Johnson likewise deceived himself about domestic opposition to the war, insisting that it was inspired and carefully directed by Soviet agents. At Johnson's direction, J. Edgar Hoover's fbi spied extensively on the anti-war movement and the bureau reported to Johnson again and again that there was no substantial foreign or Communist connection. But these reports did nothing to relieve the President's paranoia.
As the White House staff recognized, by 1967 Johnson had become so mentally unbalanced as to call into question his fitness to continue to serve in office. He was frequently depressed, and often lapsed into frightening paranoid rants.
Dallek's revelations about the 1968 presidential campaign are particularly interesting. Right up until the riots broke out at the 1968 Democratic National Convention in Chicago, Johnson had hopes of being drafted as his party's nominee, even though he had withdrawn from the race half a year before. Afraid that Hubert Humphrey would not toe Johnson's line in Vietnam, lbj (who would have preferred to be succeeded by Nelson Rockefeller) bugged Humphrey's campaign and for most of 1968 made only half-hearted efforts for the Vice President who had served him so loyally.
During the general election race, Johnson discovered but did not disclose that Richard Nixon's campaign had received a $500,000 contribution from the military junta running Greece. lbj kept his knowledge of this crime secret until 1973, when the Nixon administration attempted to blackmail Johnson into convincing Congress to shut down the Watergate investigation. lbj let Nixon know that Johnson knew about the bribe from the Greeks; the White House pressure abruptly ceased.
The Dallek book is considerably more evenhanded than Robert Caro's volumes, which treat Johnson as a monster. Dallek's orientation is that of a conventional liberal--praising Johnson's domestic accomplishments and bemoaning the distraction of the Vietnam War--yet the author's domestic policy evaluations are so brief that their liberal slant provides no impediment to a conservative's enjoyment of the book.
Dallek is not afraid to show Johnson's arrogance, megalomania, and insecurity, all of which kept Johnson stuck in Vietnam long after a more rational man would have begun exploring alternatives. But Dallek gives scant attention to Johnson's numerous extra-marital affairs, or to his family life. Thus, while Flawed Giant thoroughly documents Johnson the President, the book provides less insight into lbj's character than does Jeff Shesol's Mutual Contempt, a study of the relationship between Johnson and Robert Kennedy.

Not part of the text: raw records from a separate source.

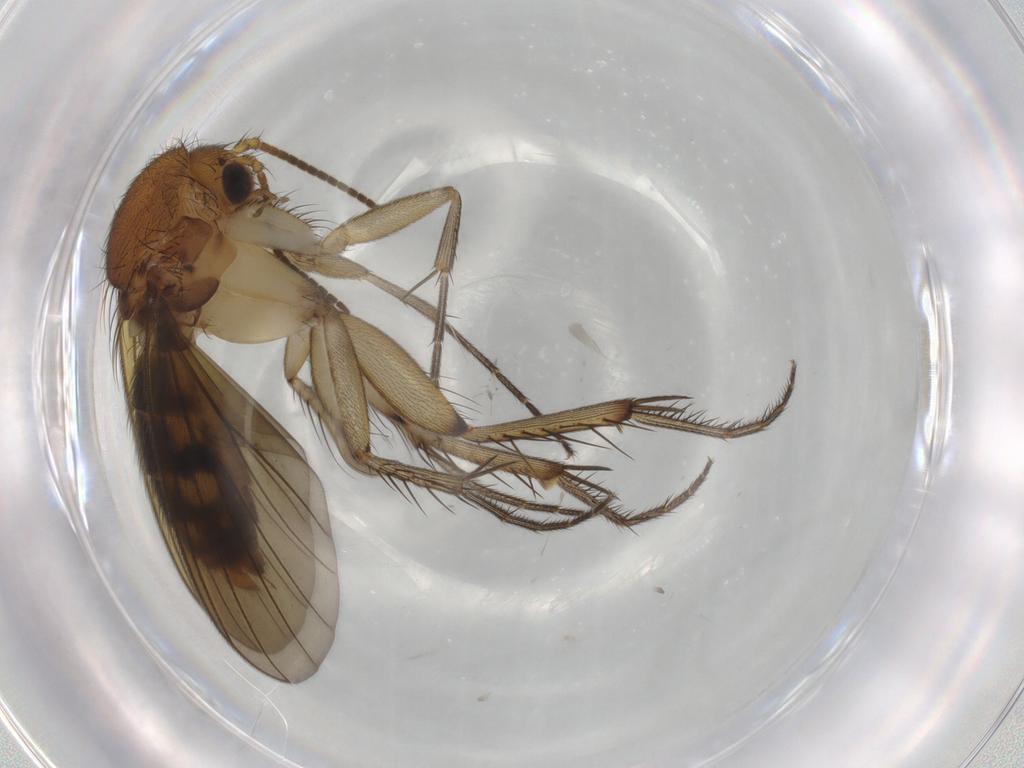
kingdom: Animalia
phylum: Arthropoda
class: Insecta
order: Diptera
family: Mycetophilidae
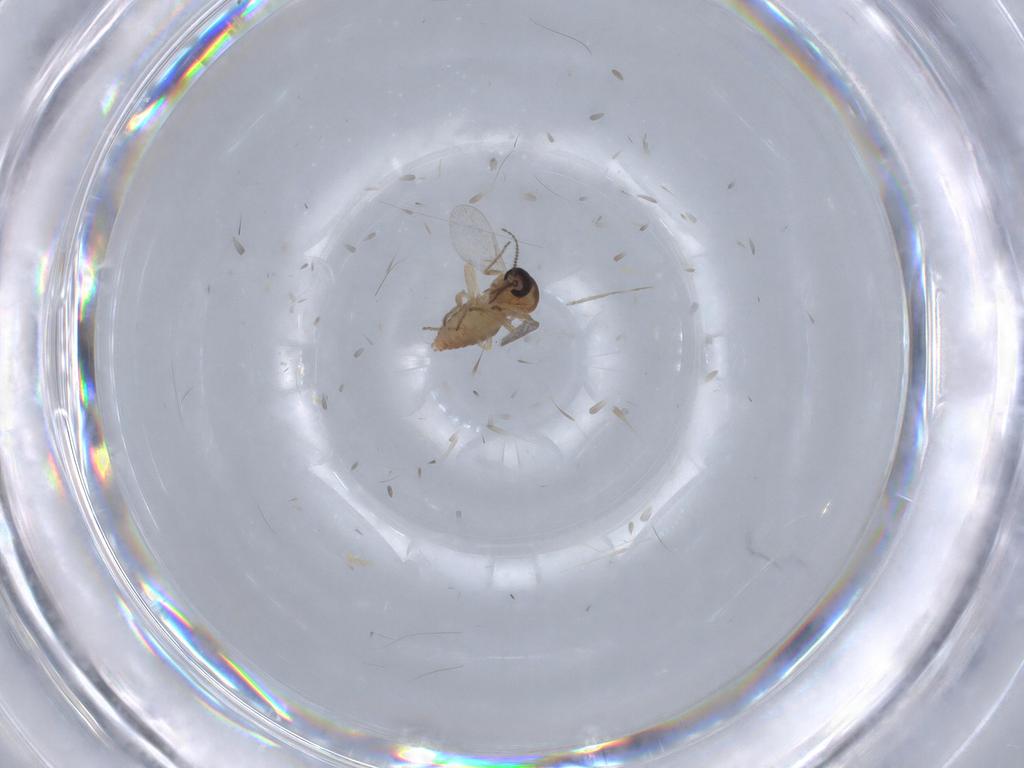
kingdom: Animalia
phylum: Arthropoda
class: Insecta
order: Diptera
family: Ceratopogonidae
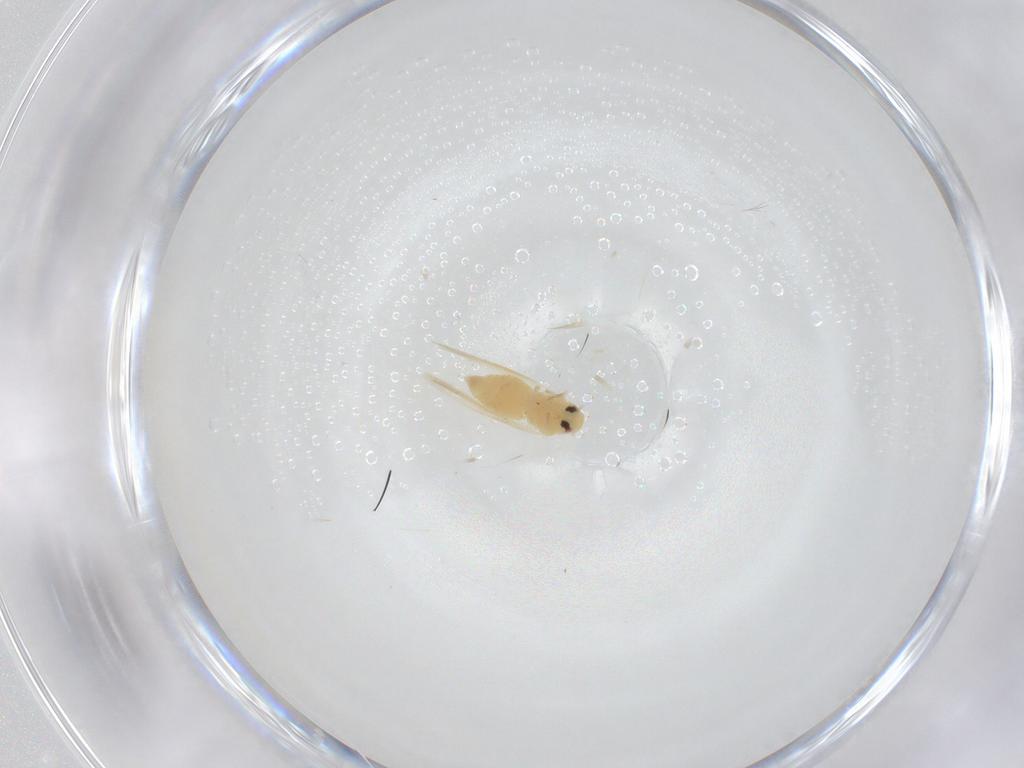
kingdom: Animalia
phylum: Arthropoda
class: Insecta
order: Hemiptera
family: Aleyrodidae
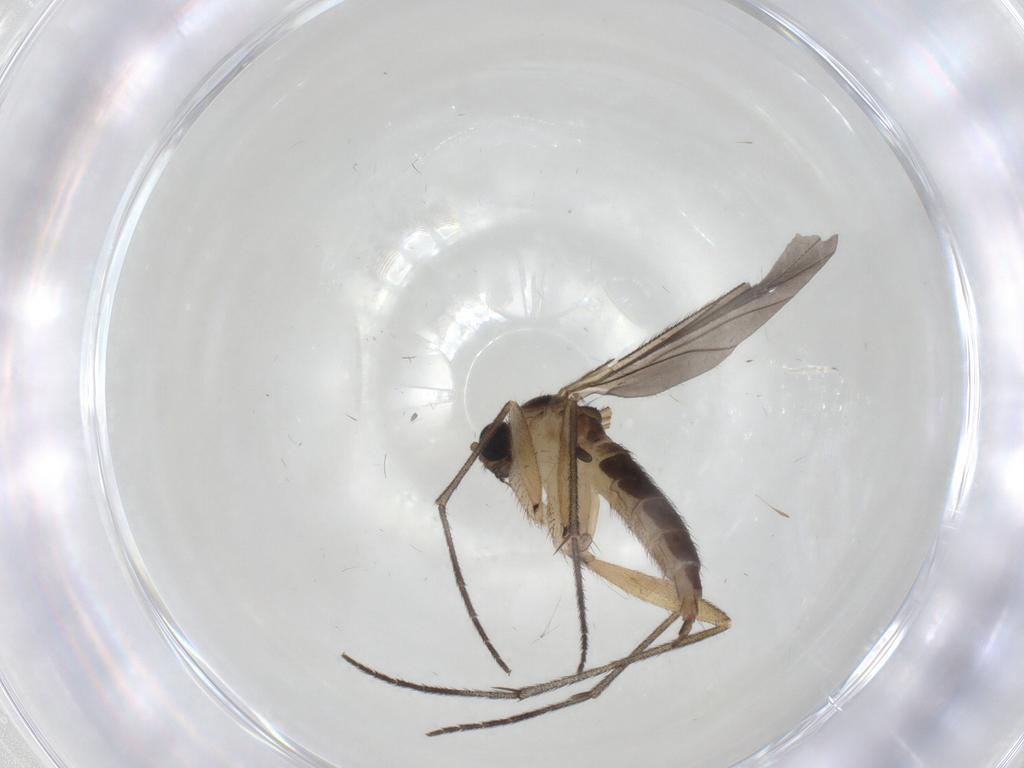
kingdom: Animalia
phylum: Arthropoda
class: Insecta
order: Diptera
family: Sciaridae
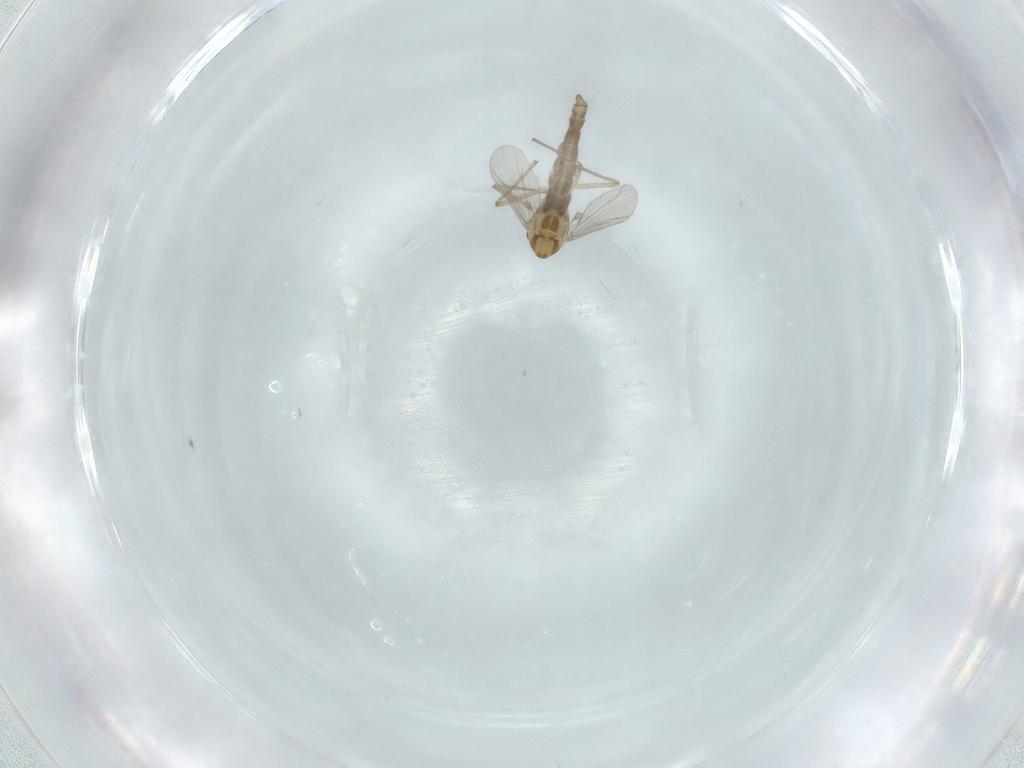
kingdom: Animalia
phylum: Arthropoda
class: Insecta
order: Diptera
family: Chironomidae
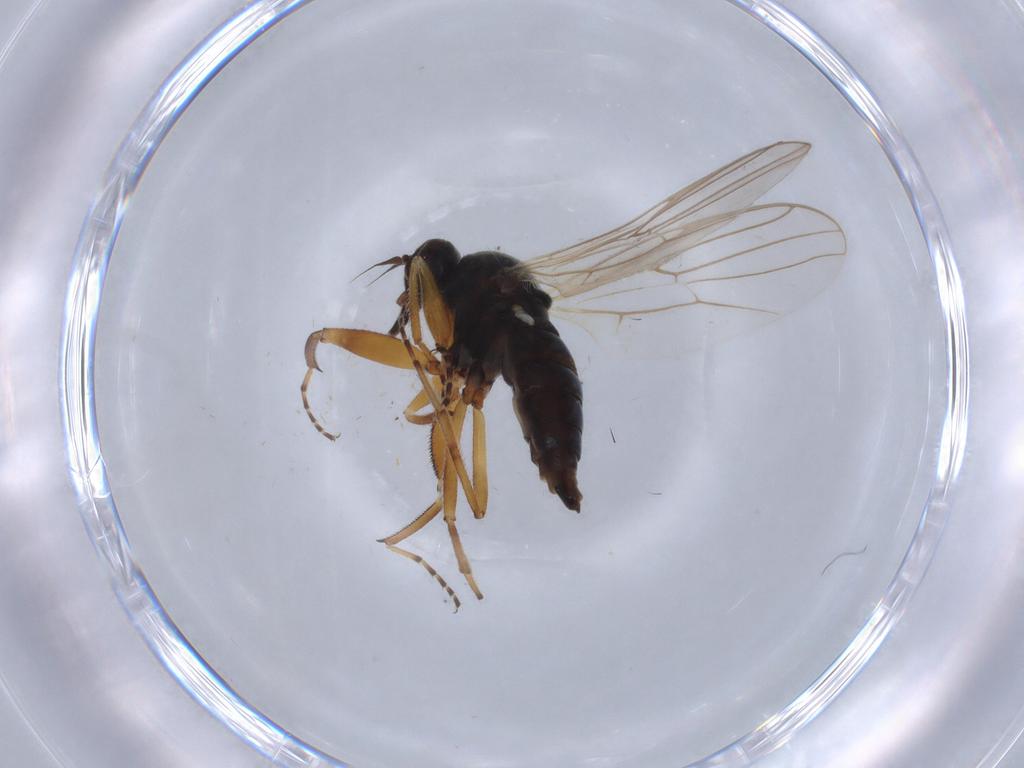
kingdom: Animalia
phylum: Arthropoda
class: Insecta
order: Diptera
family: Hybotidae
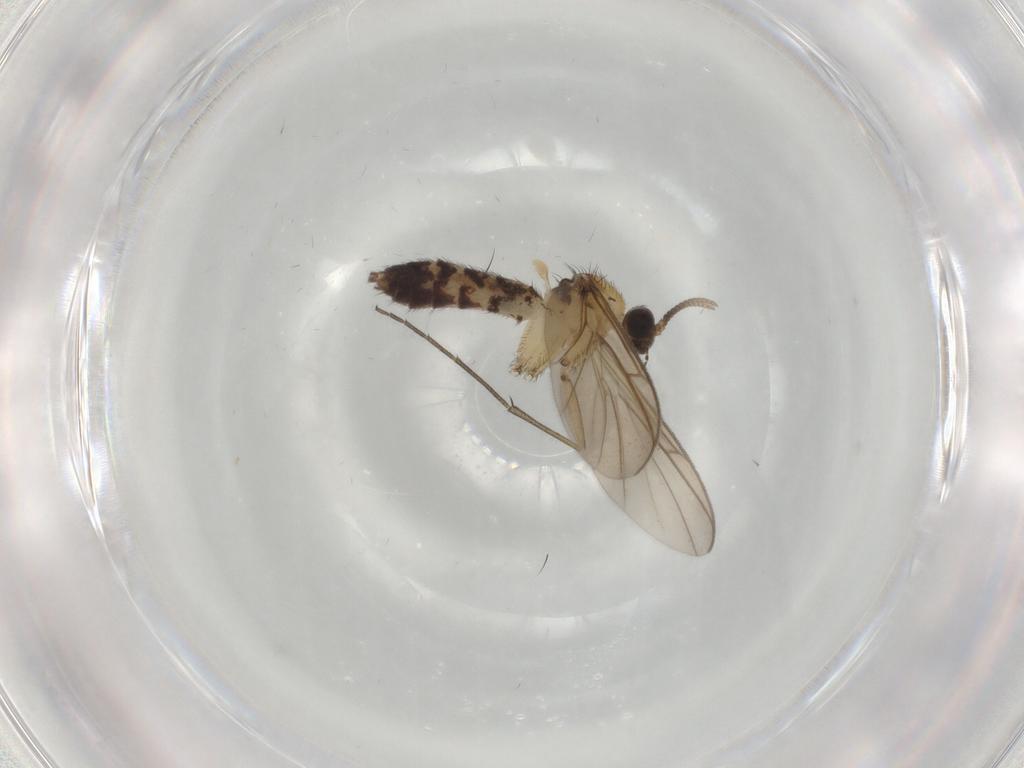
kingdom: Animalia
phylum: Arthropoda
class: Insecta
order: Diptera
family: Keroplatidae
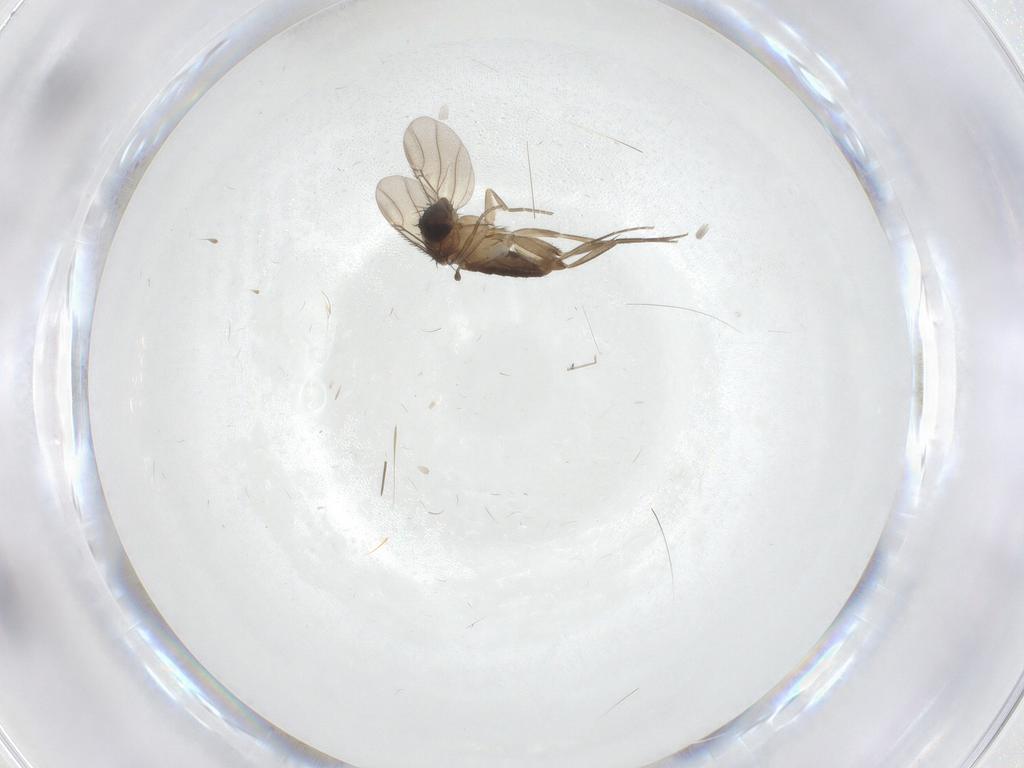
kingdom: Animalia
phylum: Arthropoda
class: Insecta
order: Diptera
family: Phoridae
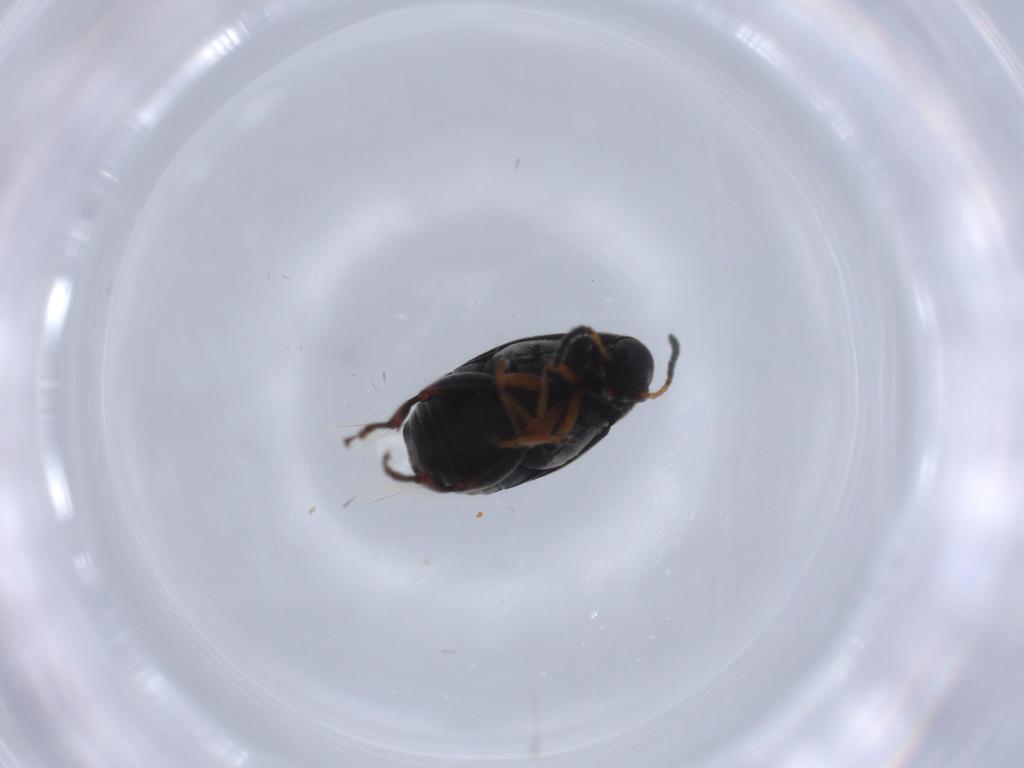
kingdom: Animalia
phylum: Arthropoda
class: Insecta
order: Coleoptera
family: Chrysomelidae
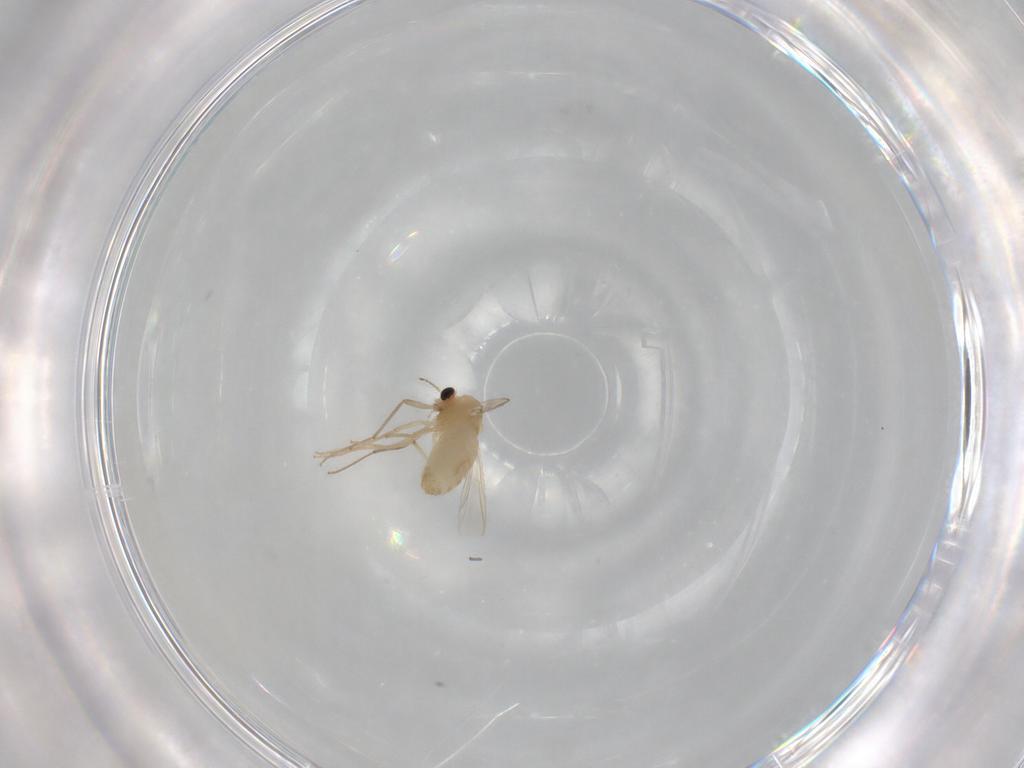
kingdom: Animalia
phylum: Arthropoda
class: Insecta
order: Diptera
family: Chironomidae
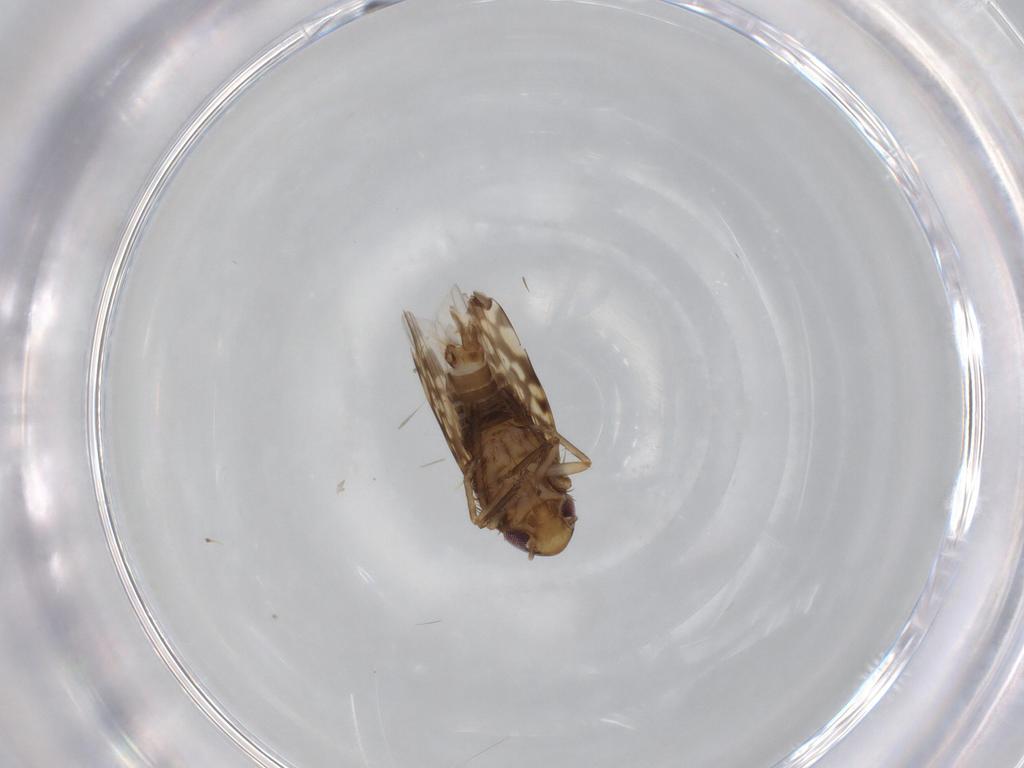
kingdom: Animalia
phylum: Arthropoda
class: Insecta
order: Hemiptera
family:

American historians will continue to puzzle over how one man of humble origins could combine such prodigious quantities of good and evil, insight and self-delusion. But the American people must answer another question: Since fdr created the modern imperial presidency, why do we so often elect Presidents like Johnson, talented men with no regard for the truth; men with so much assurance of their own righteousness and so much personal arrogance that they violate federal statutes the way ordinary people violate speeding laws, ignore the Constitution, and lie to the American people?
The presidencies of fdr, lbj, Nixon, and Clinton collectively suggest that the office of President, as it currently exists, attracts gluttonously ambitious men who pose dangers to constitutional government. Perhaps the next time the American people vote, they should pay less attention to the candidates' platitudes and instead insist that the next President do what any President could easily do, but none has seriously considered in the last six decades: Shrink the executive branch of the federal government, and the presidency itself, back to constitutional dimensions.